EXERCISE INSTRUCTIONS =
Copy the read text from the line with "Pizza Hut Complaints Email" to the line with "SCIENCE AND ITS", both lines included, leaving out the pictures.

STUDY MATERIAL =
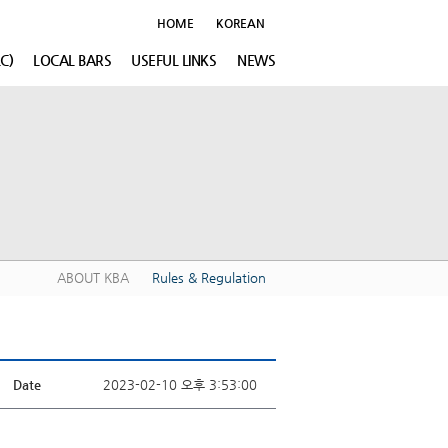
HOME
KOREAN
C)
LOCAL BARS
USEFUL LINKS
NEWS
ABOUT KBA
Rules & Regulation
Date
2023-02-10 오후 3:53:00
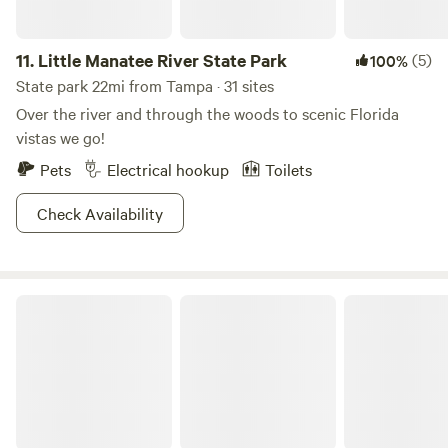
11.
Little Manatee River State Park
(5)
100%
State park 22mi from Tampa · 31 sites
Over the river and through the woods to scenic Florida
vistas we go!
Pets
Electrical hookup
Toilets
Check Availability
Alafia River State Park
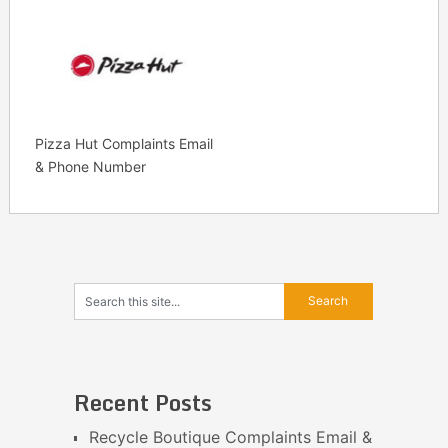
Pizza Hut Complaints Email
& Phone Number
Recent Posts
Recycle Boutique Complaints Email &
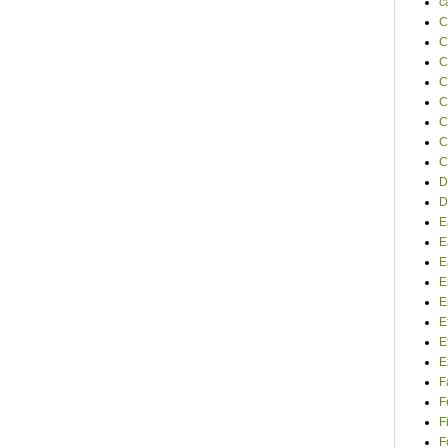
c
C
C
C
C
C
C
C
C
D
D
E
E
E
E
E
E
E
E
F
F
F
F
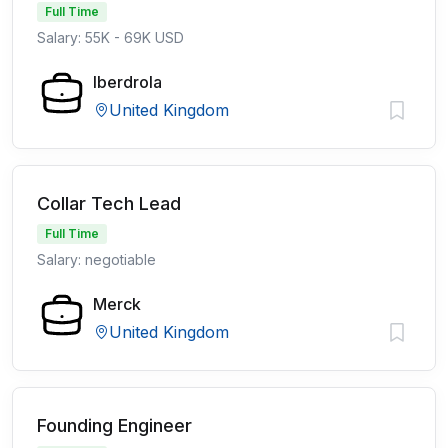
Full Time
Salary: 55K - 69K USD
Iberdrola
United Kingdom
Collar Tech Lead
Full Time
Salary: negotiable
Merck
United Kingdom
Founding Engineer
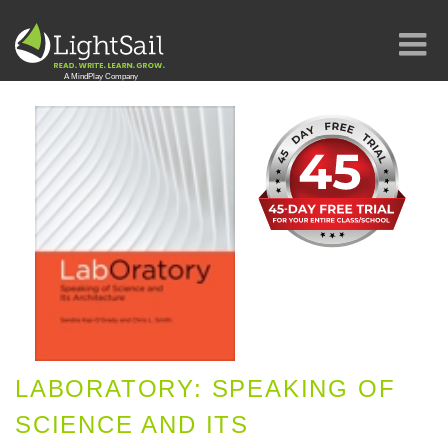
LABORATORY: SPEAKING OF
SCIENCE AND ITS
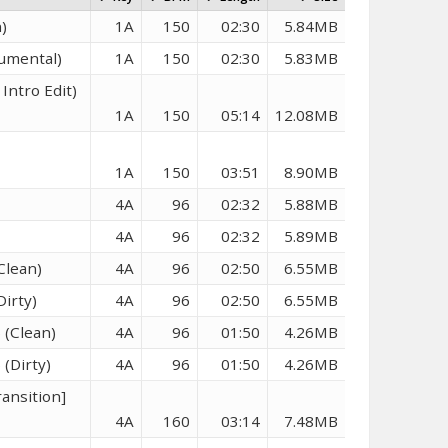
)
1A
150
02:30
5.84MB
rumental)
1A
150
02:30
5.83MB
Intro Edit)
1A
150
05:14
12.08MB
1A
150
03:51
8.90MB
4A
96
02:32
5.88MB
4A
96
02:32
5.89MB
Clean)
4A
96
02:50
6.55MB
Dirty)
4A
96
02:50
6.55MB
 (Clean)
4A
96
01:50
4.26MB
 (Dirty)
4A
96
01:50
4.26MB
ransition]
4A
160
03:14
7.48MB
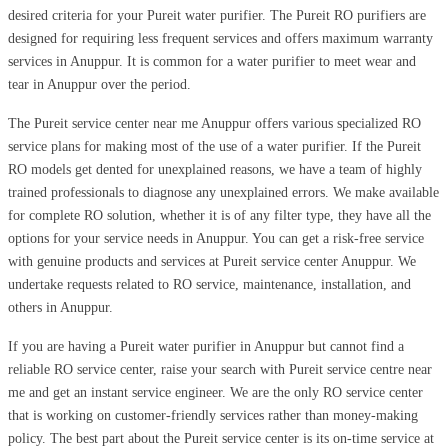
desired criteria for your Pureit water purifier. The Pureit RO purifiers are
designed for requiring less frequent services and offers maximum warranty
services in Anuppur. It is common for a water purifier to meet wear and
tear in Anuppur over the period.
The Pureit service center near me Anuppur offers various specialized RO
service plans for making most of the use of a water purifier. If the Pureit
RO models get dented for unexplained reasons, we have a team of highly
trained professionals to diagnose any unexplained errors. We make available
for complete RO solution, whether it is of any filter type, they have all the
options for your service needs in Anuppur. You can get a risk-free service
with genuine products and services at Pureit service center Anuppur. We
undertake requests related to RO service, maintenance, installation, and
others in Anuppur.
If you are having a Pureit water purifier in Anuppur but cannot find a
reliable RO service center, raise your search with Pureit service centre near
me and get an instant service engineer. We are the only RO service center
that is working on customer-friendly services rather than money-making
policy. The best part about the Pureit service center is its on-time service at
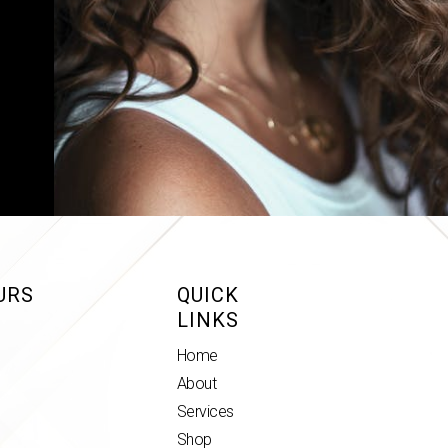
URS
QUICK
LINKS
Home
About
Services
Shop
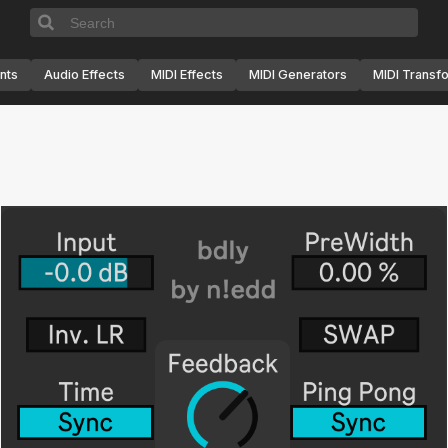
nts
Audio Effects
MIDI Effects
MIDI Generators
MIDI Transf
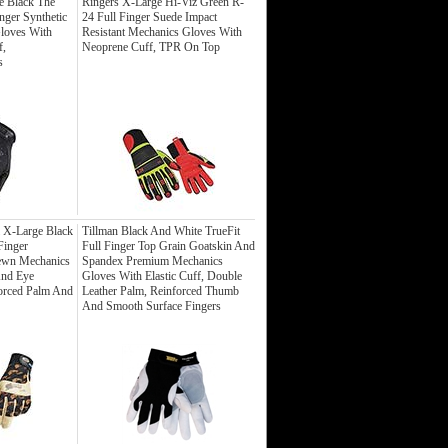
e Black The
Ringers X-Large Hi-Viz Green R-
inger Synthetic
24 Full Finger Suede Impact
loves With
Resistant Mechanics Gloves With
f,
Neoprene Cuff, TPR On Top
s
 X-Large Black
Tillman Black And White TrueFit
Finger
Full Finger Top Grain Goatskin And
ewn Mechanics
Spandex Premium Mechanics
And Eye
Gloves With Elastic Cuff, Double
orced Palm And
Leather Palm, Reinforced Thumb
And Smooth Surface Fingers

PROBLEM SOLUTION =
Pizza Hut Complaints Email
& Phone Number
Recent Posts
Recycle Boutique Complaints Email &
c
C
C
C
C
C
C
C
C
D
D
E
E
E
E
E
E
E
E
F
F
F
F
Full Time
Salary: 55K - 69K USD
Iberdrola
United Kingdom
Collar Tech Lead
Full Time
Salary: negotiable
Merck
United Kingdom
Founding Engineer
LABORATORY: SPEAKING OF
SCIENCE AND ITS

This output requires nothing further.